Não é a primeira vez que o Bloco de Esquerda é alvo de publicações falsas no Facebook sobre o tema da criação de impostos para dar apoios a migrantes. No final de junho, uma publicação atribuía a Catarina Martins uma citação sobre a alegada criação de um novo imposto municipal sobre os mais ricos (“classe burguesa”) para atribuir a migrantes e comunidades ciganas. Era falso.
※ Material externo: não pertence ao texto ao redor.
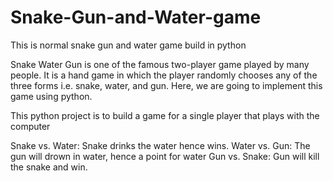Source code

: # Snake-Gun-and-Water-game
This is normal snake gun and water game build in python

Snake Water Gun is one of the famous two-player game played by many people. It is a hand game in which the player randomly chooses any of the three forms i.e. snake, water, and gun. Here, we are going to implement this game using python. 

This python project is to build a game for a single player that plays with the computer 

Snake vs. Water: Snake drinks the water hence wins.
Water vs. Gun: The gun will drown in water, hence a point for water
Gun vs. Snake: Gun will kill the snake and win.
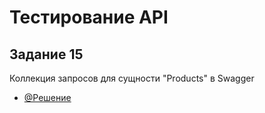 # Тестирование API
## Задание 15
Коллекция запросов для сущности "Products" в Swagger
- [@Решение](https://www.postman.com/avionics-pilot-14449528/workspace/demoshopping/collection/40954683-13f80804-00b8-4289-b5a1-516f6fdb4126?action=share&creator=40954683&active-environment=40954683-6fd751e1-b987-46b2-b621-618fe18b3d54)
Catarina Martins defendeu a criação de imposto municipal para atribuir a migrantes?
Conclusão
Não é verdade que Mariana Mortágua tenha proferido aquela afirmação. Não há qualquer referência a uma frase semelhante nem na internet nem em jornais, e a assessoria de imprensa do Bloco de Esquerda afirma que se trata, mais uma vez, de uma publicação “falsa”. Nem a deputada bloquista o disse, nem o partido defende a criação de novos impostos sobre os mais ricos para atribuir aos “migrantes” um RSI de 700 euros nem para dar apoios de 800 euros às “minorias”. Esta não é a primeira vez, de resto, que o BE é alvo de publicações falsas sobre a ideia de tirar às “classes burguesas” para dar aos “migrantes e minorias”. É verdade que o BE defende, no seu programa eleitoral, formas de garantir maior “progressividade” e “justiça fiscal”, mas não é verdade que defenda a ideia de taxar os mais ricos para converter em subsídios para “migrantes” ou “minorias”. O RSI, de resto, não é um valor fixo, na medida em que é calculado em função do agregado familiar e dos seus rendimentos.
No sistema de classificação do Observador este conteúdo é:
No sistema de classificação do Facebook este conteúdo é:
FALSO: as principais alegações do conteúdo são factualmente imprecisas. Geralmente, esta opção corresponde às classificações “falso” ou “maioritariamente falso” nos sites de verificadores de factos.